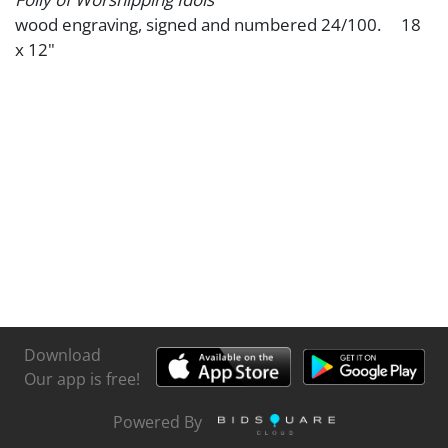
wood engraving, signed and numbered 24/100. 18
x 12"
Download
Our app is free!
Powered By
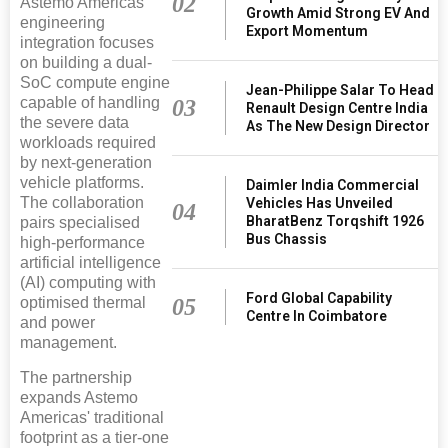
02
Astemo Americas'
Growth Amid Strong EV And
engineering
Export Momentum
integration focuses
on building a dual-
SoC compute engine
Jean-Philippe Salar To Head
capable of handling
03
Renault Design Centre India
the severe data
As The New Design Director
workloads required
by next-generation
vehicle platforms.
Daimler India Commercial
The collaboration
Vehicles Has Unveiled
04
BharatBenz Torqshift 1926
pairs specialised
Bus Chassis
high-performance
artificial intelligence
(AI) computing with
Ford Global Capability
05
optimised thermal
Centre In Coimbatore
and power
management.
The partnership
expands Astemo
Americas' traditional
footprint as a tier-one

□ □ □

Number of lines containing the word "India" in the listing: state it, and add no other text.

2